Dans les établissements suspects d’être infectés par le virus de la maladie hémorragique épizootique :
1° L’Etat prend en charge les opérations suivantes exécutées par les vétérinaires sanitaires et dont les montants sont fixés hors taxes :
a) Visite des animaux suspects et de l’établissement visant à diagnostiquer la maladie hémorragique épizootique, comprenant :
– les actes nécessaires au traitement de la suspicion clinique ;
– le recensement des animaux présents sur l’établissement ;
– la prescription des mesures sanitaires à respecter ;
– le rapport de visite et les attestations correspondantes.
Par visite effectuée : la prise en charge de la visite est six fois le montant de l’acte défini par l’ordre des vétérinaires ;
b) Prélèvements destinés au diagnostic de laboratoire sur les animaux présentant des signes cliniques susceptible d’être rattachés à la maladie hémorragique épizootique :
– par prélèvement de sang dans l’espèce bovine ou de cervidé : un cinquième du montant de l’acte médical vétérinaire ;
– par prélèvement de sang dans les espèces ovine et caprine : un dixième du montant de l’acte médical vétérinaire ;
– en cas de nécessité de prélèvements d’organes aux fins d’analyses virologiques, par prélèvement : un cinquième du montant de l’acte médical vétérinaire ;
2° L’Etat prend en charge le coût des analyses réalisées en laboratoire agréé pour les prélèvements visés au b du 1°.

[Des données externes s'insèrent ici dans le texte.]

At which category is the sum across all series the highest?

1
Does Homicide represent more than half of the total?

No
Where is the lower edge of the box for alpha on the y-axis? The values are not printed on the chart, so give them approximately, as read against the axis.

Pour les frais de déplacements occasionnés par l’exécution des opérations mentionnées à l’article 1er du présent arrêté, les vétérinaires sanitaires sont rémunérés selon les modalités fixées à l’article 1er de l’arrêté du 30 septembre 2004 susvisé.
Le mandatement de ces indemnités est subordonné à la production au préfet des factures acquittées ou d’un relevé justificatif des sommes effectivement dépensées.
Les participations financières visées au 2° de l’article 1er du présent arrêté sont versées au détenteur des animaux. Dans le cas où le détenteur n’en est pas le propriétaire, il ne peut pas prétendre au bénéfice des indemnités, sauf s’il fournit au préfet une décharge écrite, à son profit et signée par le propriétaire.
Les participations financières visées au 2° de l’article 1er du présent arrêté ne sont pas attribuées s’il est établi que les bénéficiaires ont contrevenu à une ou plusieurs prescriptions sanitaires réglementaires.
La directrice du budget, la directrice générale de l’alimentation et les préfets sont chargés, chacun en ce qui le concerne, de l’exécution du présent arrêté, qui sera publié au Journal officiel de la République française.